WALLA WALLA -- If there were any doubts about local interest in the 2012 presidential election, Saturday's Republican Party caucus put those to rest.
More than 700 people turned out for the party's caucus at the Walla Walla County Fairgrounds, a number that dwarfed previous turnouts, said Jim Johnson, county Republican Party chairman.
"It was incredible," he said today. "We had 721 straw poll votes cast. Two years ago, which was an off-year, we had 65 people turn out, and four years ago, which was a presidential election year, we had 146 attend."
The Walla Walla GOP caucus was one of many held across Washington state Saturday. The results of the straw poll taken during the local event mirrored the statewide results for the party's presidential candidates.
Mitt Romney topped the Walla Walla caucus with 264 votes, followed by Rick Santorum with 226 ballots.
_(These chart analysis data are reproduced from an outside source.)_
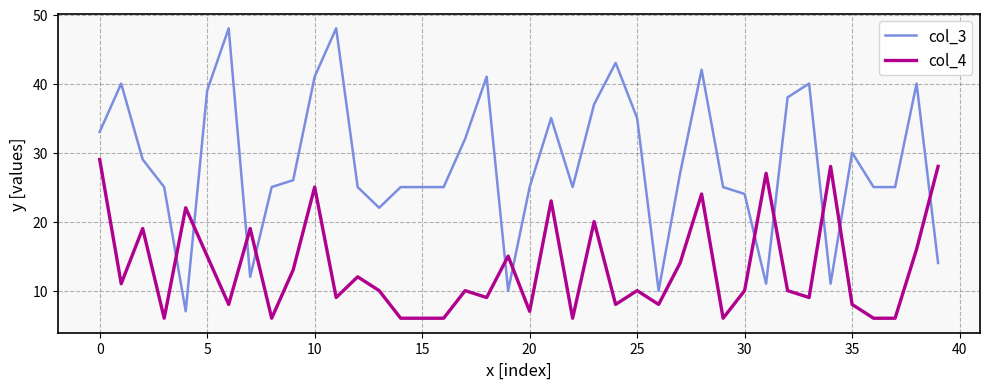

Which series has the widest spread of values?

col_3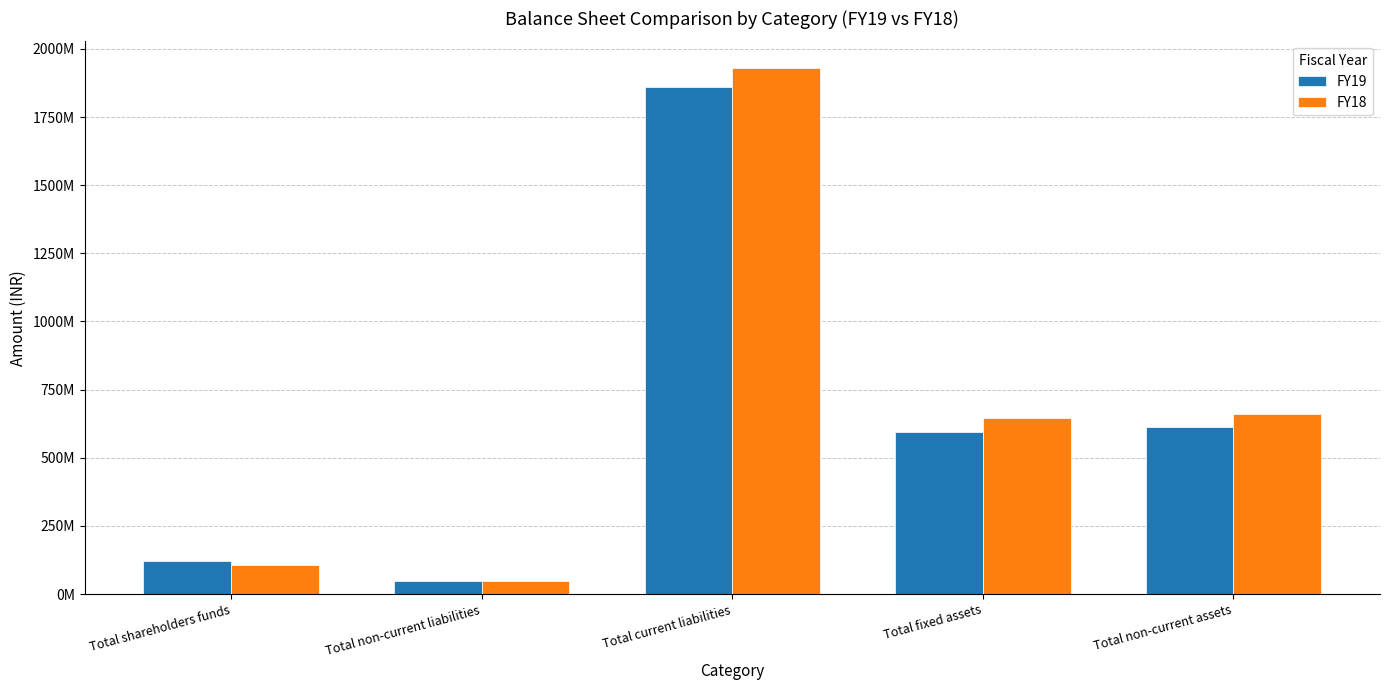

Is the value of FY19 at Total non-current liabilities greater than the value of FY18 at Total current liabilities?

No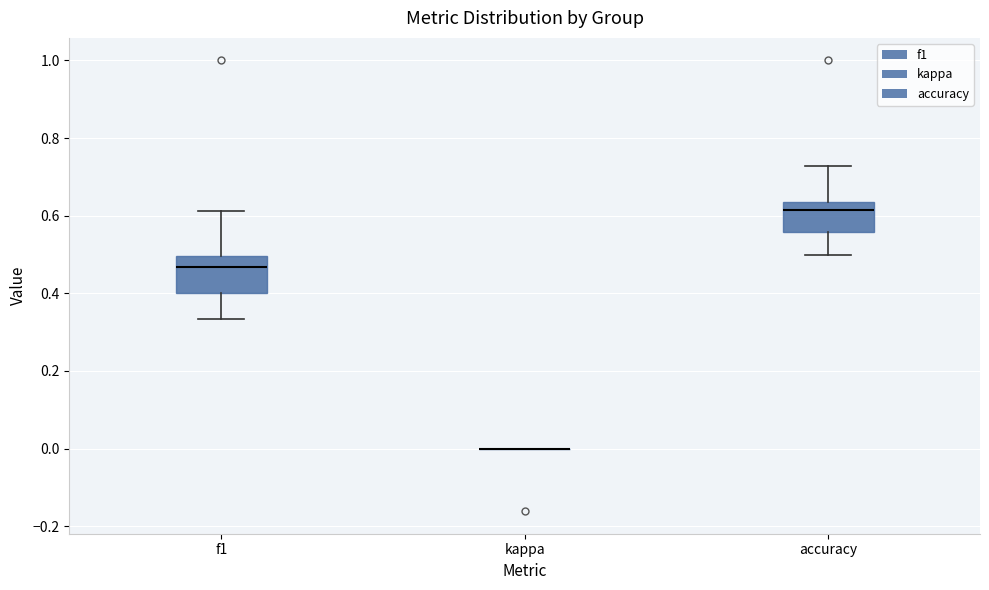

Reading left to right, read every box against the y-axis: the position of its median line, the range the box covers, and the ends of its whiskers. The values are not printed on the chart, so give them approximately, as read against the axis.

f1: median 0.46, box 0.40 to 0.50, whiskers 0.34 to 0.62
kappa: box collapsed to a line at 0.00, whiskers 0.00 to 0.00
accuracy: median 0.62, box 0.56 to 0.64, whiskers 0.50 to 0.72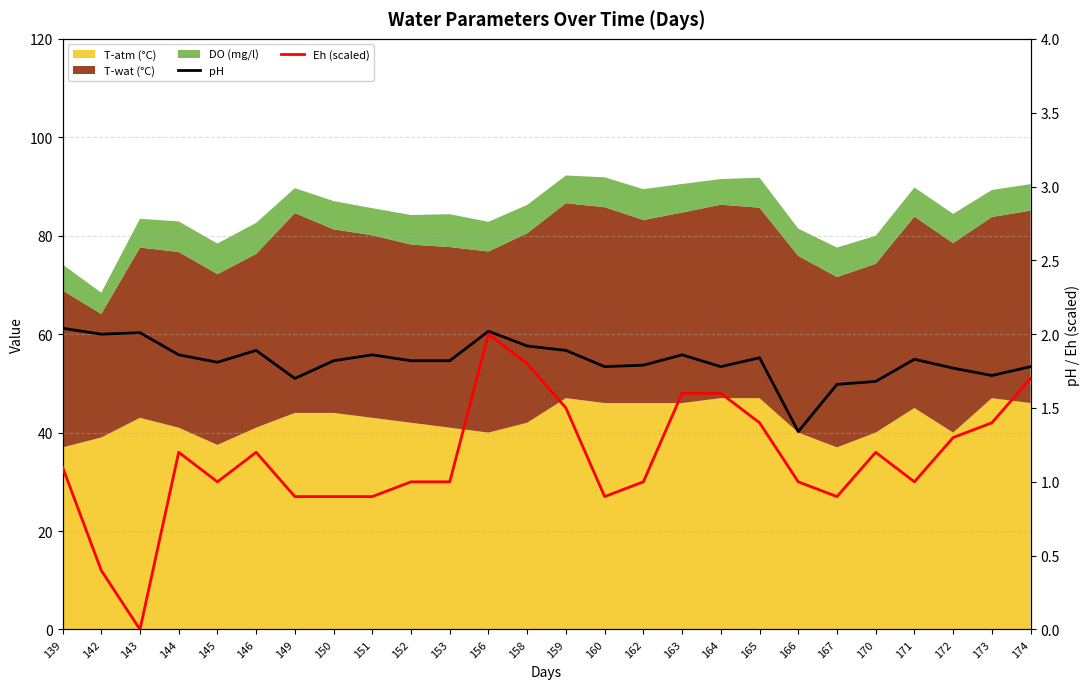

Does the chart have visible grid lines?

Yes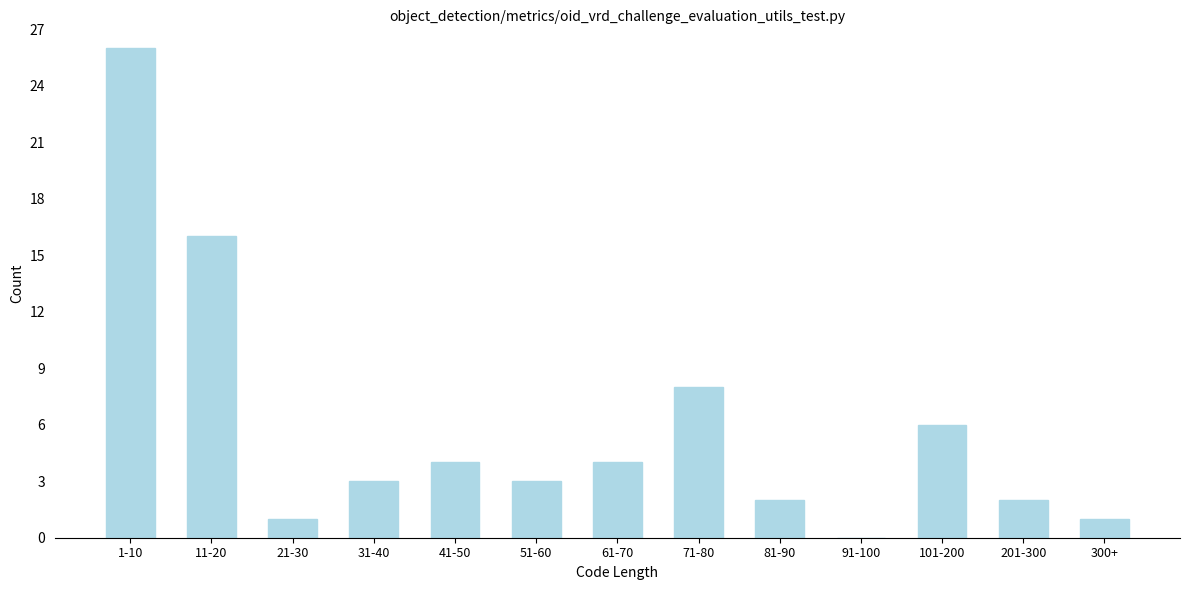

Reading right to left, transcribe all the data shown in this chart.

300+=1	201-300=2	101-200=6	91-100=0	81-90=2	71-80=8	61-70=4	51-60=3	41-50=4	31-40=3	21-30=1	11-20=16	1-10=26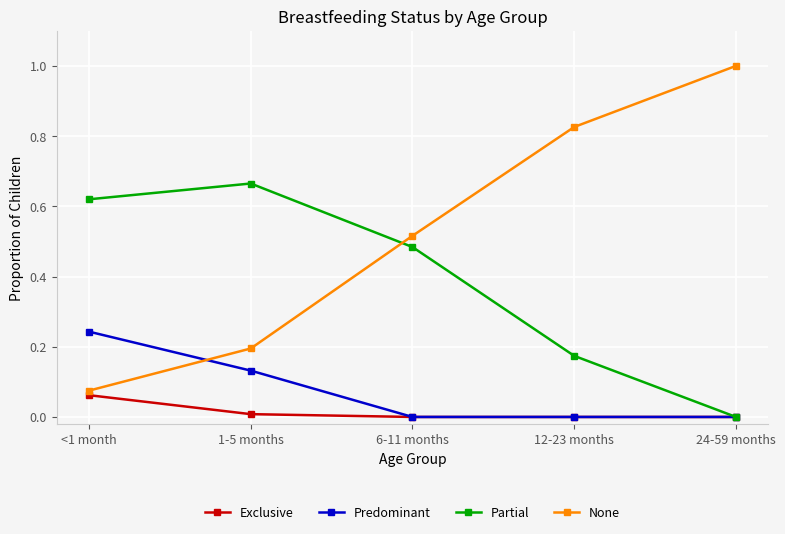

After their last crossing, which series has the higher values: Predominant or None?

None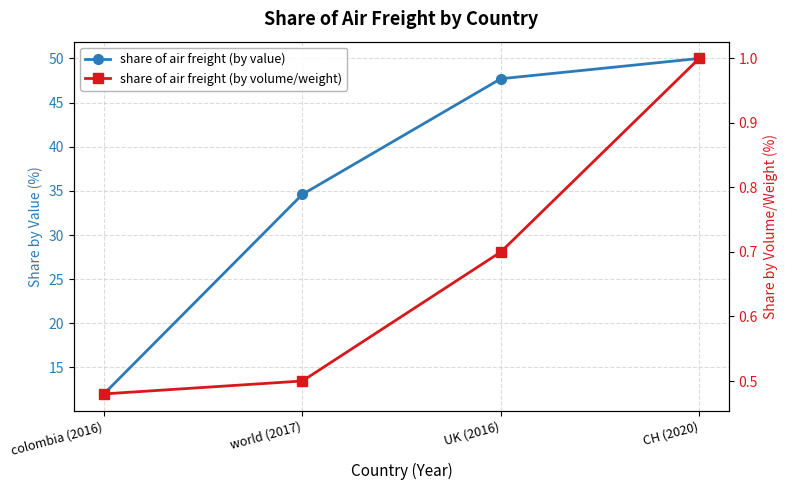

What is the total value across all series at colombia (2016)?

12.5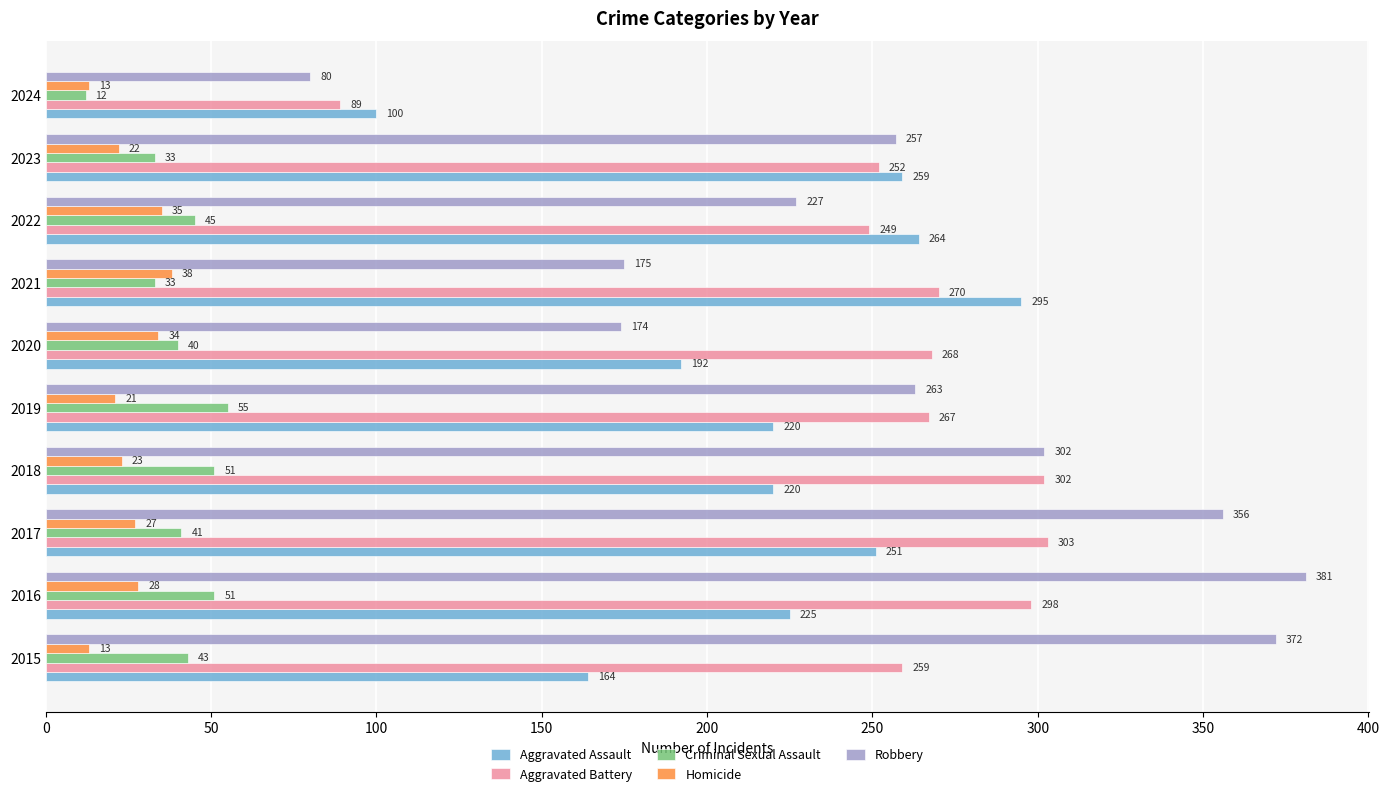

Rank the series by their maximum value, from highest to lowest.

Robbery, Aggravated Battery, Aggravated Assault, Criminal Sexual Assault, Homicide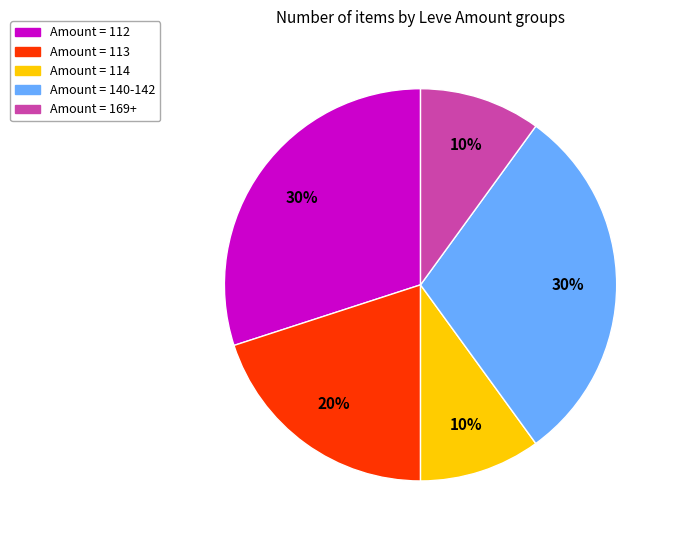

Is there any slice that represents more than half of the pie?

No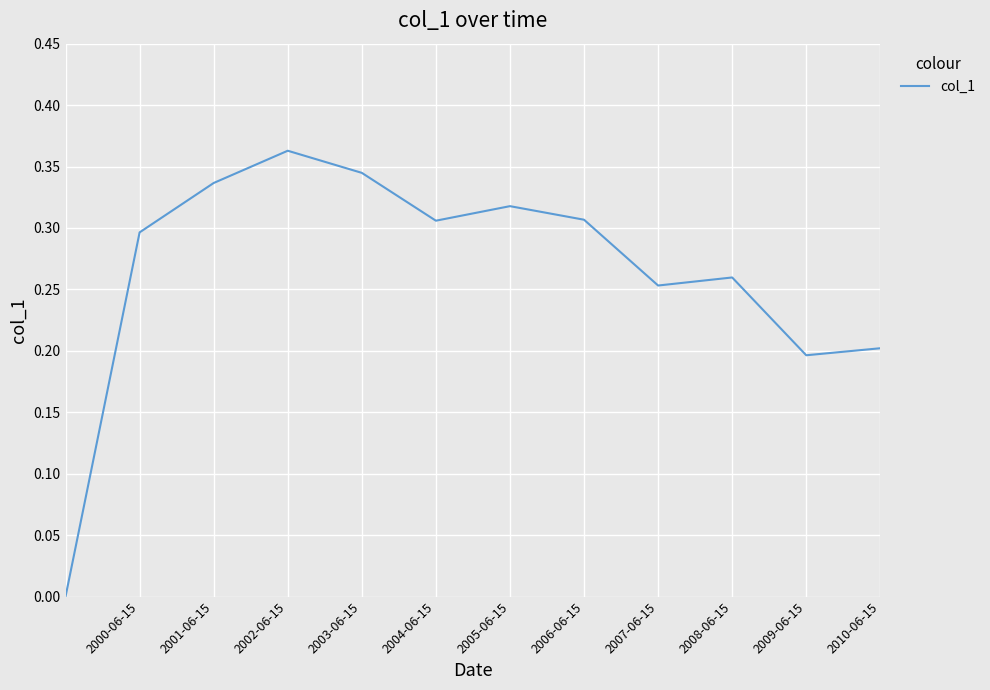

True or false: the data shows 0.2 at 2003-06-15.

False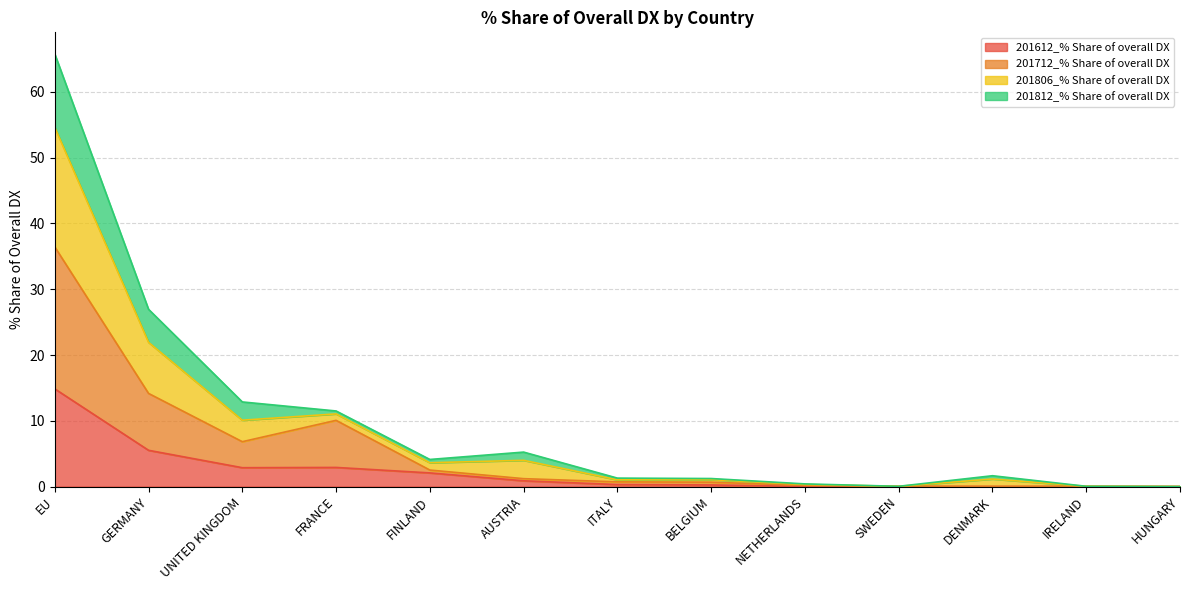

The value of 201612_% Share of overall DX at UNITED KINGDOM is 4.9. True or false?

False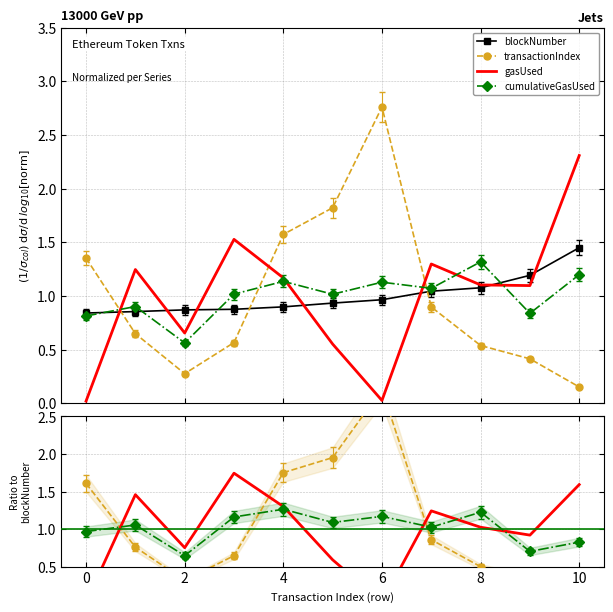

What is the difference between the second highest and second lowest values in the gasUsed series?

1.6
Ron Paul was third with 117 votes, Newt Gingrich fourth with 90 votes and 24 people marked themselves as "undecided," Johnson said.
Because of the crowds, the caucus started later than scheduled, Johnson said.
"We had to marshal a lot of volunteers and all in all it went off well," he said.
An unexpectedly large turnout also occurred at the GOP caucus in Benton County. At that event, an estimated 1,500 people who showed up at the Three Rivers Convention Center hoping to participate were told at about 10:30 a.m. -- some after standing in line for 90 minutes -- that they wouldn't be allowed in, the Tri-City Herald reported.
Benton County Republican Party members who organized the caucuses said they predicted -- and prepared -- for 2,000 participants. Their jaws dropped when about 3,000 -- more than three times the number who showed up in 2008 -- tried to pack into the hallways and spilled outside.
"We were overwhelmed," said Tony Benegas, who ran the Kennewick caucuses. "It's tough because it's all volunteers -- nobody gets paid to do this."
While the Washington caucuses were nonbiding contests, state Republicans say the results could create momentum for the four candidates as they go into Super Tuesday, where voting takes place in 10 states.
Johnson said the crowd who came to the fairgrounds Saturday show that Republicans are paying close attention to this year's contest.
"I think interest in this election is extremely high," he said.